For SSL certificates there's the check_ssl_cert Nagios plugin, in nagios-plugins-contrib.

icon RogerBW at 15:57 on 1 November 2013

Paulo, is that the same check_ssl_cert that I wrote a year or two back because Nagios didn't offer it? :-) Anyway, that's what I use:

http://firedrake.org/cgi-bin/gitweb.cgi?p=nagios-plugins.git

icon Steve Kemp at 09:08 on 2 November 2013
http://www.steve.org.uk/

For what it is worth my sysadmin-util repository contains a simple script to check SSL:

Like most other such-scripts it uses openssl to do the connection and parses it in a hoky way.
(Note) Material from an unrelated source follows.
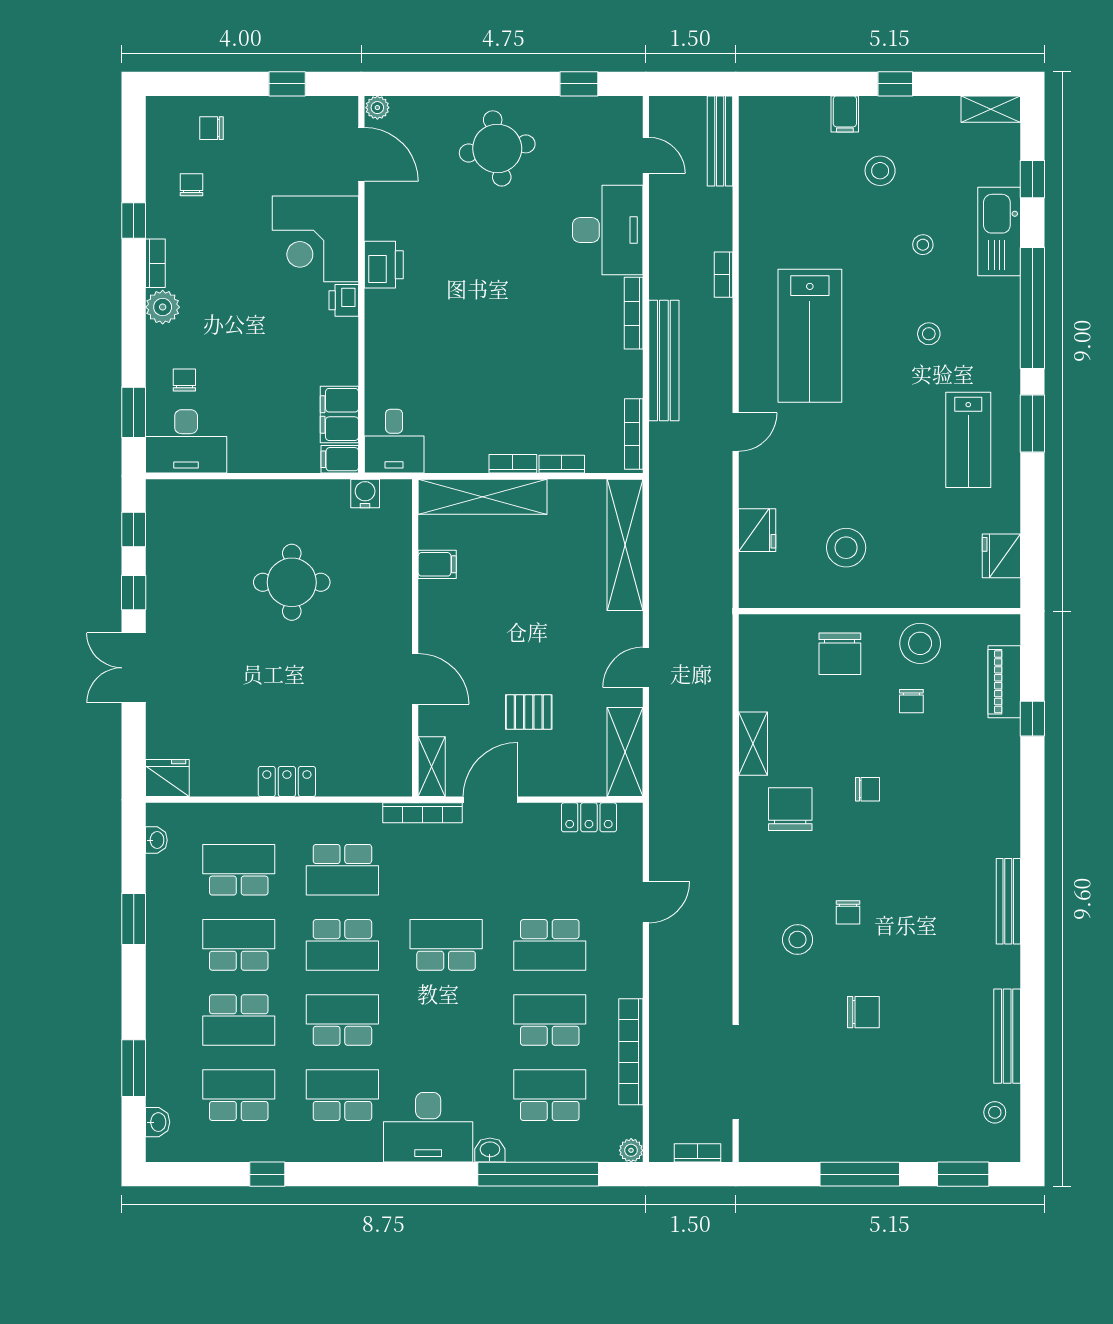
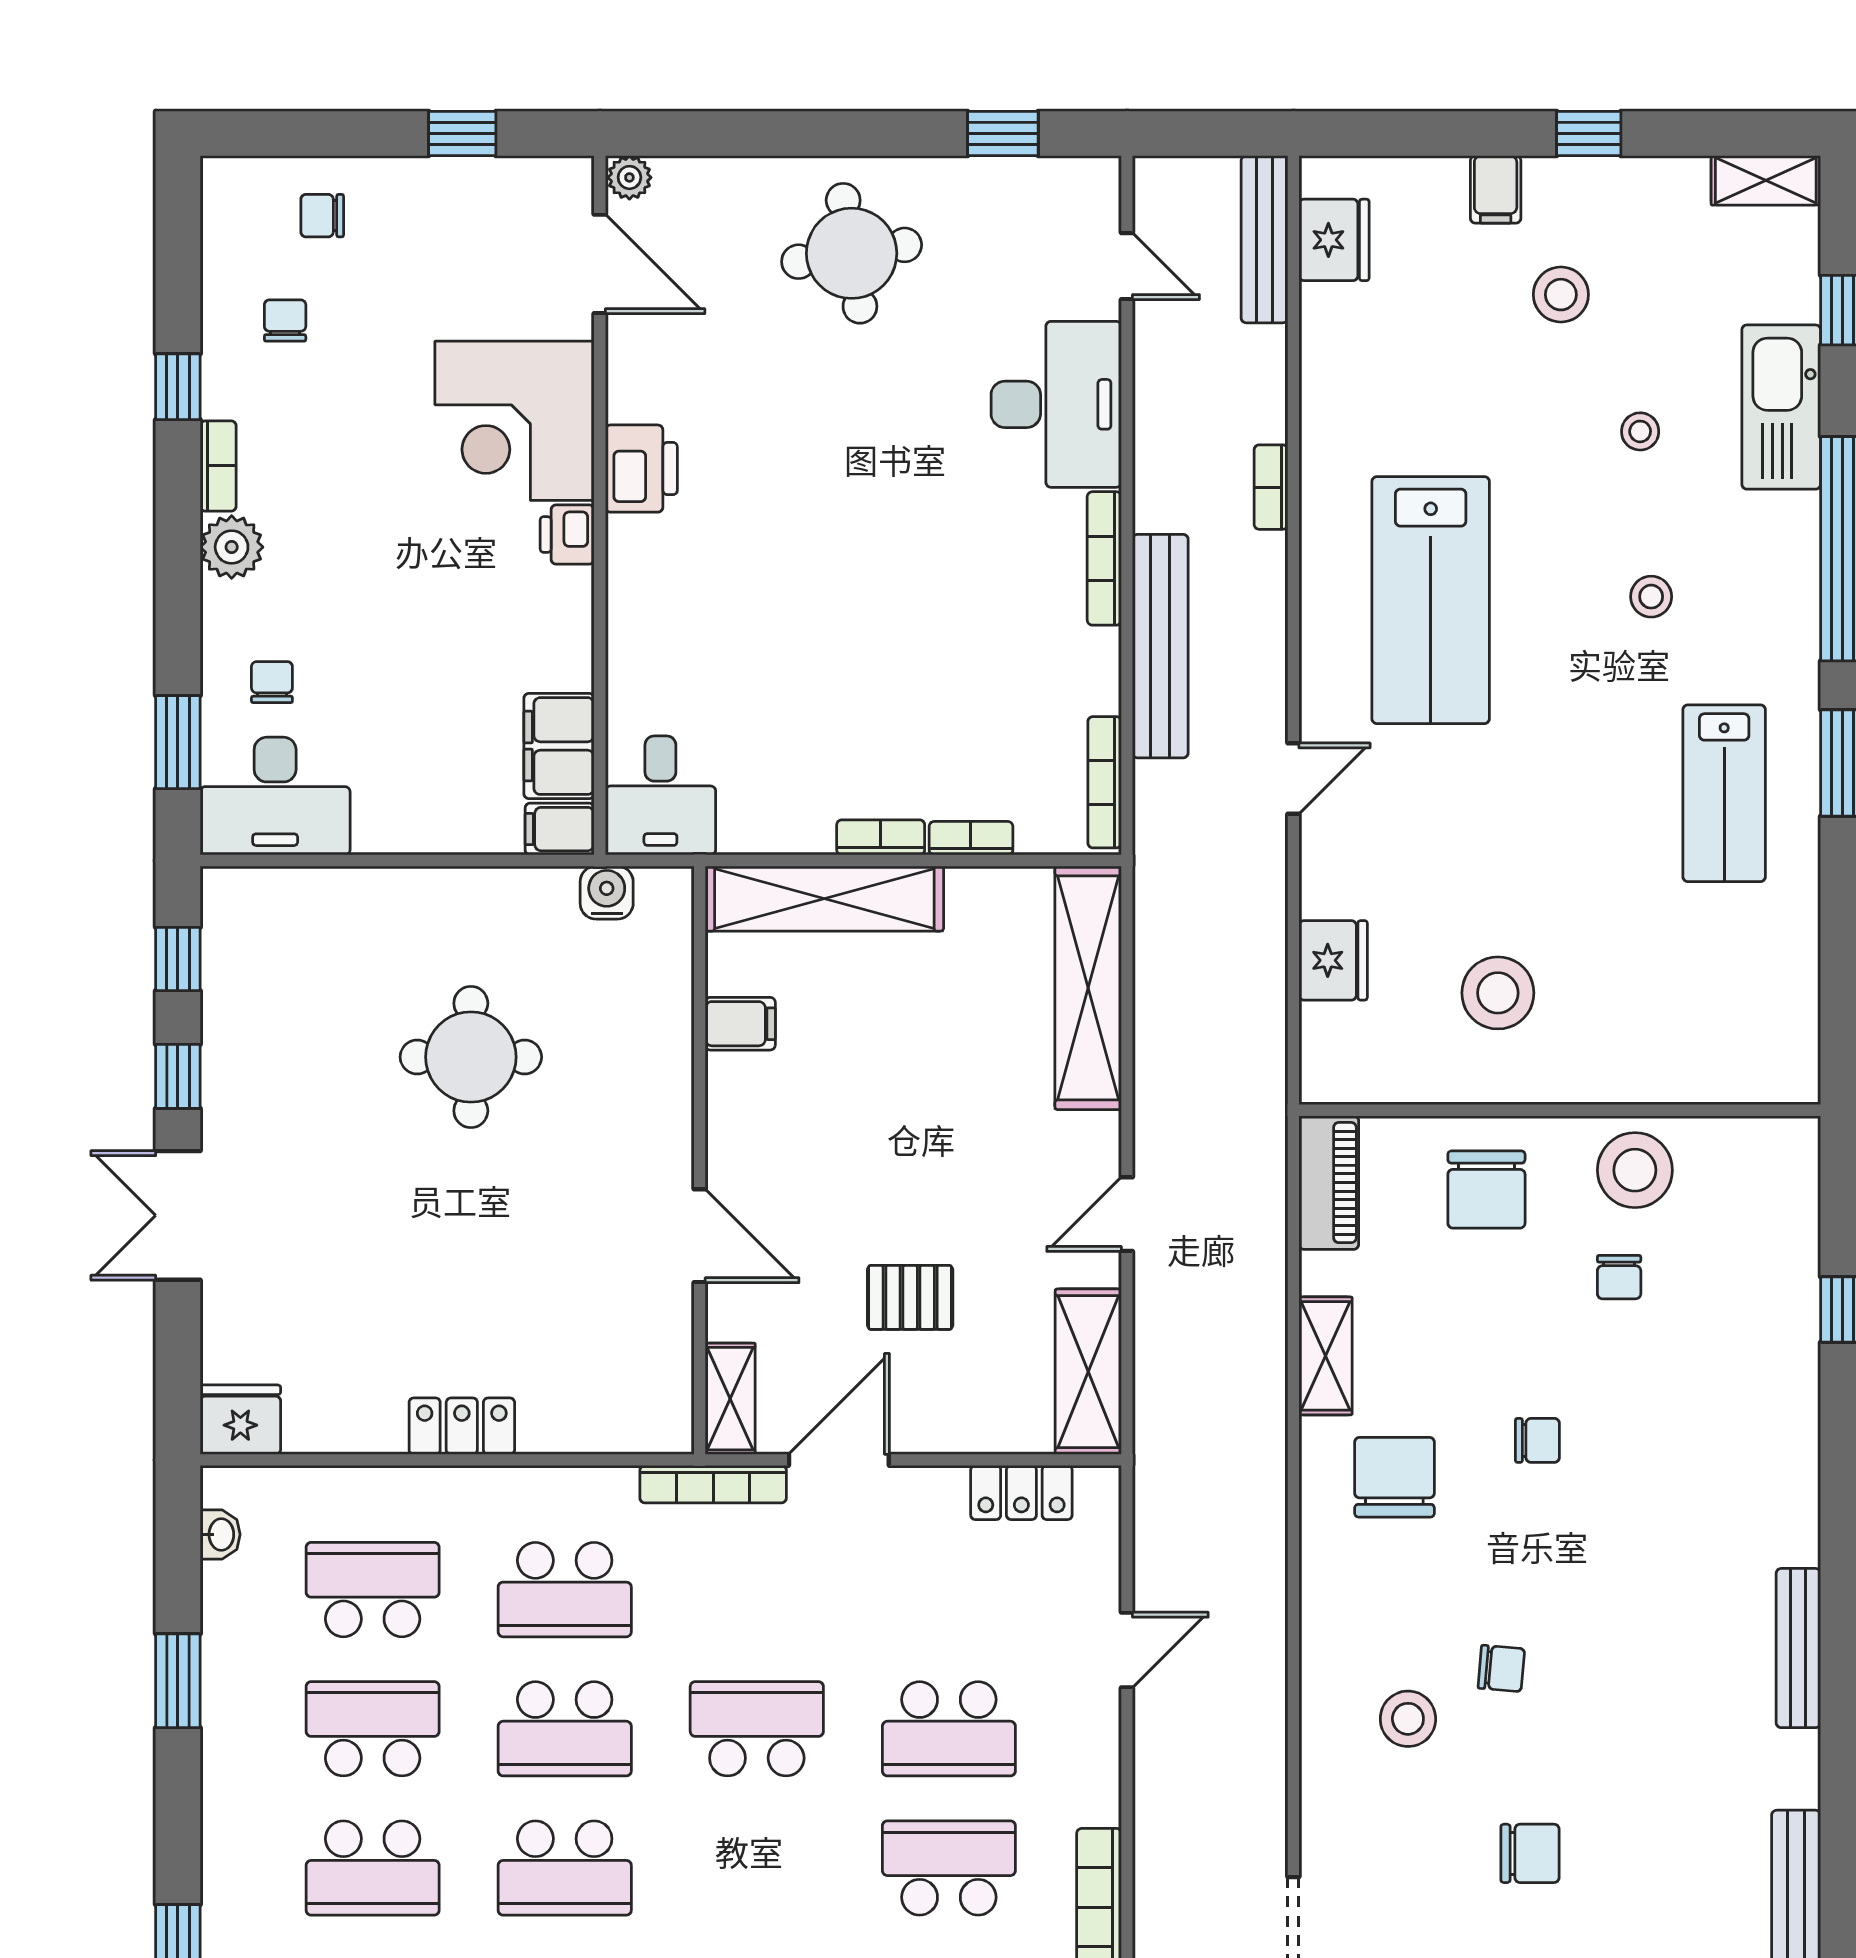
fridge: (1001, 556) -> (1334, 240), moved, turned 180
piano: (1004, 682) -> (1329, 1183), moved, turned 180
chair: (848, 912) -> (1501, 1668), turned -85
school desk: (342, 1020) -> (565, 1868), turned 180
icon Thijs at 21:29 on 2 November 2013

The default Nagios package in Debian includes check_http which can check SSL certificates just fine:
command_line /usr/lib/nagios/plugins/check_http --ssl -p 443 -C 14 -H $ARG1$ -I $HOSTADDRESS$
will turn into a WARNING 14 days before the certificate expires and CRITICAL when it actually is expired.

As for domains, we just use a registrar that auto-renews.

icon Nux at 00:39 on 8 November 2013

Congrats on the new domains, I know how a good domain shopping spree feels like.

I do have a problem with the .io registrar though and their lack of consideration for privacy - especially since they seem to be British. In their whois replies they show all the nice information about you - full name, address, phone number, shoe size... I much prefer the .eu or .ro in this regard.